The scientists also found mutations in a pathway that may cause increased aggressiveness in this cancer. Taken together, the findings may offer new insight into underlying disease mechanisms and potential treatments as well as an understanding of how some cancer cells can shift from using normal metabolic pathways to alternative pathways, thereby providing a growth advantage to tumor cells
The scientists used data generated by TCGA, a collaborative effort funded by the National Cancer Institute (NCI) and the National Human Genome Research Institute (NHGRI). The results of this study were published online June 23, 2013, in Nature.1
In the study, scientists examined nearly 450 clear cell renal cell carcinoma tumors and matched each with a normal sample from the same patient. When they looked at the amounts of specific proteins expressed in cancer cells, they found that low levels of AMPK, a protein essential to cell metabolism, and high levels of acetyl-CoA carboxylase were associated with worse patient outcomes.
“Earlier findings from the characterization of other types of cancers have given us important clues as to how to design better therapies for these cancers,” said NCI Director Harold Varmus, MD. “The new results from the TCGA analysis of clear cell renal cell carcinomas provide an explanation for how mutations in certain genes can alter chromosome chemistry to produce changes in enzyme levels that affect cell metabolism in ways correlated with clinical outcomes. These findings will stimulate some novel ideas about therapies for other lethal cancers.”
Shifts in PI3K Pathway
In addition to the connection between metabolic shift and tumor aggressiveness, TCGA Research Network scientists discovered that, in some cases, the metabolic shift may be caused by changes in the PI3K cellular pathway, which helps regulate cell metabolism. The investigators observed a number of changes in PI3K pathway genes and its regulators in tumor cells, including DNA mutations in protein-coding areas and other changes affecting gene expression. They found such alterations in the PI3K pathway—or its partner pathways, AKT and mTOR—in 29% of tumor samples.

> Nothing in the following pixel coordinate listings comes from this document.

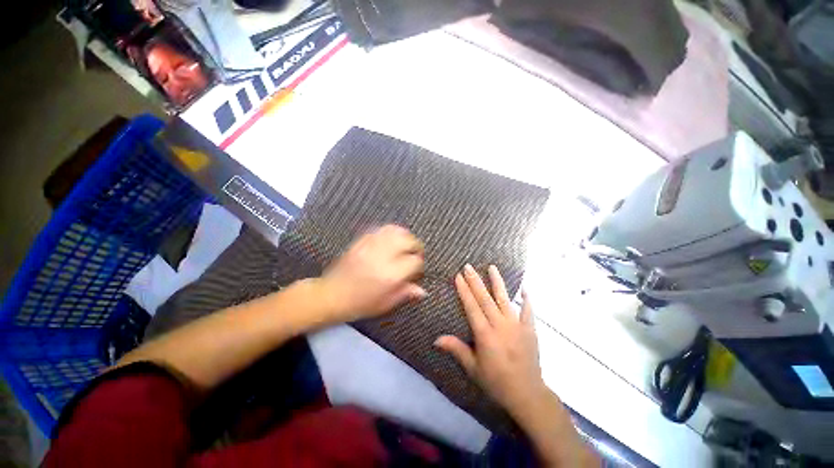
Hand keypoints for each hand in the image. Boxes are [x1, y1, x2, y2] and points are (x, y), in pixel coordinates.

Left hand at [319, 225, 425, 321]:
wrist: (332, 294)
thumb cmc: (360, 303)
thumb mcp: (386, 303)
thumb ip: (405, 293)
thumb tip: (422, 291)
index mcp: (391, 275)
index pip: (415, 261)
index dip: (419, 265)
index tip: (417, 270)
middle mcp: (383, 257)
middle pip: (408, 241)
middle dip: (416, 246)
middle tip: (414, 254)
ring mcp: (371, 247)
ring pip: (395, 231)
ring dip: (404, 235)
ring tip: (405, 243)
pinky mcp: (362, 241)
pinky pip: (380, 229)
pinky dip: (390, 231)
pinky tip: (391, 239)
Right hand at [435, 264, 545, 416]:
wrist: (527, 394)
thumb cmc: (496, 381)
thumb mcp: (473, 368)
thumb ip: (456, 349)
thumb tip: (436, 339)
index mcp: (485, 334)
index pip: (472, 306)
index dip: (464, 290)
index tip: (458, 276)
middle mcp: (500, 325)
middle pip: (485, 298)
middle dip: (475, 281)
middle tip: (468, 266)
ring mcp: (517, 325)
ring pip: (504, 299)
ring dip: (497, 282)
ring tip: (492, 267)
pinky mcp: (530, 329)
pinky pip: (528, 310)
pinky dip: (526, 298)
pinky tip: (524, 287)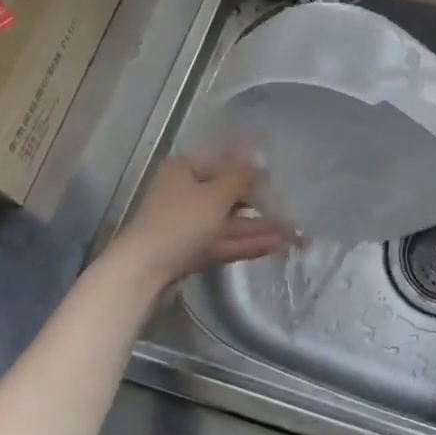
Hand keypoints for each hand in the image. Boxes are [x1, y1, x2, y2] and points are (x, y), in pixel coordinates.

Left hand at [112, 151, 294, 287]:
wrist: (143, 273)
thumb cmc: (180, 223)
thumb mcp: (215, 195)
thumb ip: (241, 178)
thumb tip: (259, 163)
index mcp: (185, 169)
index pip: (224, 161)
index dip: (252, 168)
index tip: (278, 174)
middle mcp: (185, 192)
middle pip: (228, 194)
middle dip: (260, 203)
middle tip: (290, 209)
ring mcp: (188, 223)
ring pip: (229, 221)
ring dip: (258, 226)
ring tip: (292, 233)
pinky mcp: (191, 250)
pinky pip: (223, 241)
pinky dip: (246, 242)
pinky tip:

The effects of these changes show the importance of the PI3K/AKT/mTOR pathways. For example, researchers found a decrease in factors that activate tumor-suppressor genes. At the same time, factors activating genes that inhibit the PI3K pathway were blocked. Both of these changes promote activity in the PI3K/AKT/mTOR pathways. The results suggest the pathways’ potential as therapeutic targets with inhibitor drugs.
Potential for Novel Therapies
W. Marston Linehan, MD, Chief of the NCI Urologic Oncology Branch and one of the study’s leaders, sees several implications from the results. “The finding of a metabolic shift in the aggressive tumors could provide the foundation for the development of a number of novel approaches to therapy for patients with advanced kidney cancer,” said Linehan.
New therapies are especially important since advanced kidney cancer is often resistant to chemotherapy. The TCGA data offer insights into various global processes occurring in kidney cancer and can show how different tumor pathways intersect.
“The molecular analysis of this disease impacts understanding of all cancers through furthering insights into the role of metabolic perturbation in malignancy,” said Richard A. Gibbs, PhD, another lead investigator in the project and Director of the Human Genome Sequencing Center at Baylor College of Medicine, Houston. ■
Disclosure: The study authors reported no potential conflicts of interest.
1. The Cancer Genome Atlas Network: Integrative analysis of genomic and molecular alterations in clear cell renal cell carcinoma. Nature. June 23, 2013 (early release online).